The challenges of regulating the use of crypto-coins and blockchain-type platforms
Written by Rosine Kadamani
Co-founder of the Blockchain Academy
Regulating activities involving crypto-coins and blockchain-type platforms is one of the greatest challenges permeating this theme. The main reasons are:
(1) We are still at the beginning of the exploration of its potential: every day we are inundated with news about new uses and projects; thus, although it is clear that, as an assumption, the most adequate regulation would be the one that accompanies the use of cryptos and/or platforms, anticipating the effective scope of these novelties, as well as what may occur from their encounter with other technologies, is impossible to be achieved at this time, hampering the exercise of specific standards;
(2) Complexity of the theme: the subject is so broad, and provokes reflections from so many perspectives – technical, economic, business, legal, political, philosophical, among others – that it is very difficult to have a fairly precise global understanding. It has been common to see lawyers discussing technical issues (I always try to understand how far it makes sense to reach the conversation), technicians expressing their opinions on political models, and so on. The result of this interaction is very interesting, but it is also risky not to understand clearly how far what is being said is in fact acquired horizontal knowledge or only the repetition of something read but unfounded;
(3) Initial and limited volume of good references: professionals in their various areas of activity are beginning to position themselves as specialists, but it is still a while before they can consolidate even more as references and that we have more recognizably good bases of research material;
(4) Paradigm change: the initial and natural reflex of the lawyer/jurist is always to try to frame the issue in the existing norms. It happens that we are now dealing with a new paradigm, totally different from what we already knew. There was a step beyond that provoked by the Digital Revolution, originated from the Internet. In particular, I draw attention to the difficulty of defining “where” the crypto-coins are. They are not stored on any central server, but registered in a distributed way among “nodes” on machines that are all over the world;
(5) Global theme: this is a matter of universal scope, which does not recognize cultural or territorial barriers. Citizens from all over the world, from all backgrounds, ages and beliefs are discovering and speculating or exploiting products and services derived from blockchain platforms;
(6) Difficulty in surveillance and punishment: despite the illegal use of cryptos and/or blockchain-type platforms to challenge the State and its existing generic regulations, it is a fact that authorities have limited resources to reach all those who are infringing such norms, and also to punish them.
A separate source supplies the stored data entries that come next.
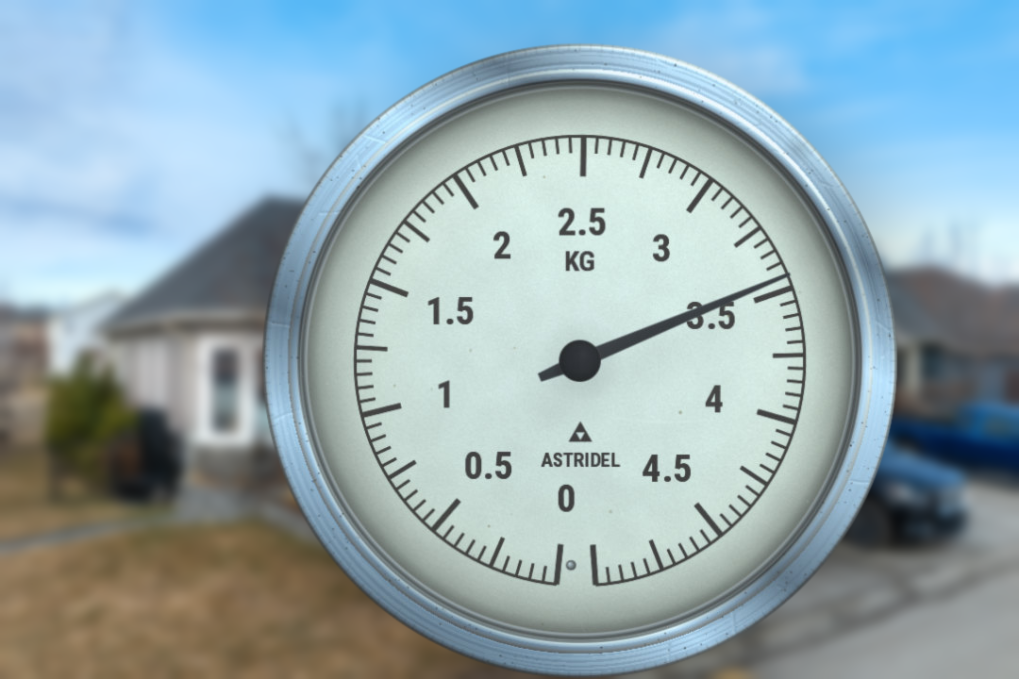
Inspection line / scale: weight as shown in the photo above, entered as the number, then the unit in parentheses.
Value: 3.45 (kg)
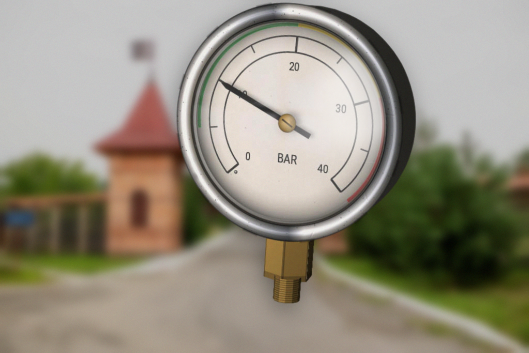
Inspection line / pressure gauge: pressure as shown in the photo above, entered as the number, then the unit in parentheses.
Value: 10 (bar)
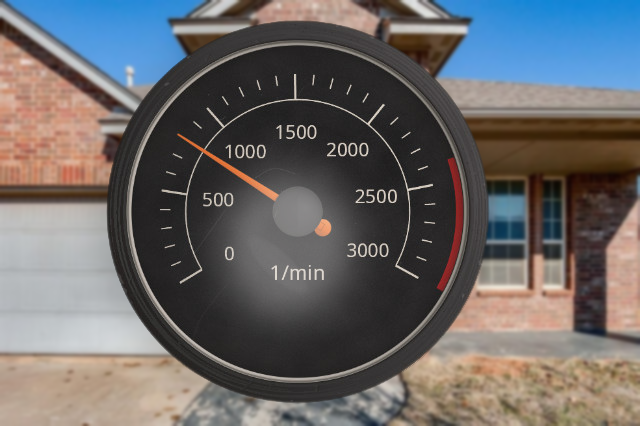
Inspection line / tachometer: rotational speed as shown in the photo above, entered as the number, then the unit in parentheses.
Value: 800 (rpm)
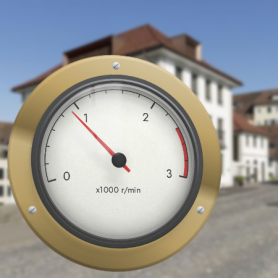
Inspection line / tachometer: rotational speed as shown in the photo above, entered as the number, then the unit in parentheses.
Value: 900 (rpm)
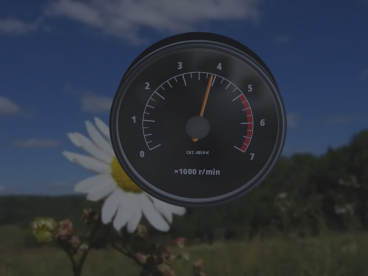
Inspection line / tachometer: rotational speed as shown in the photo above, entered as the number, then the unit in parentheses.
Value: 3875 (rpm)
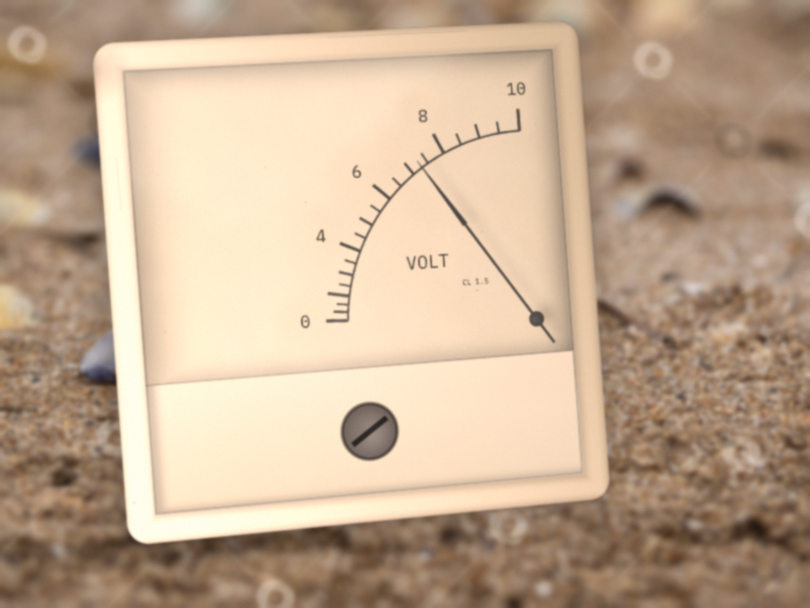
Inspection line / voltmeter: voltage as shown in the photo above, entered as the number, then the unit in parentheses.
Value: 7.25 (V)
We are experiencing a very particular moment in History, in which we, the operators of law, are provoked to detach ourselves from the pre-existing norms and to strengthen the debate on the structural premises of our legal system. What is currency? What is territory? What is the State? These are questions that need to be revisited with some urgency and care so that the challenge of the Law to contribute to a society that interacts in a more harmonious way is more adequately addressed. Going back to the substance and bases of the social contract (referring here to the reflections of the philosopher Jean Jacques Rousseau) and letting go of innocuous forms of legislation will also be essential for the state to continue to be legitimized by the people in this new social model being created and transformed at an exponential rate.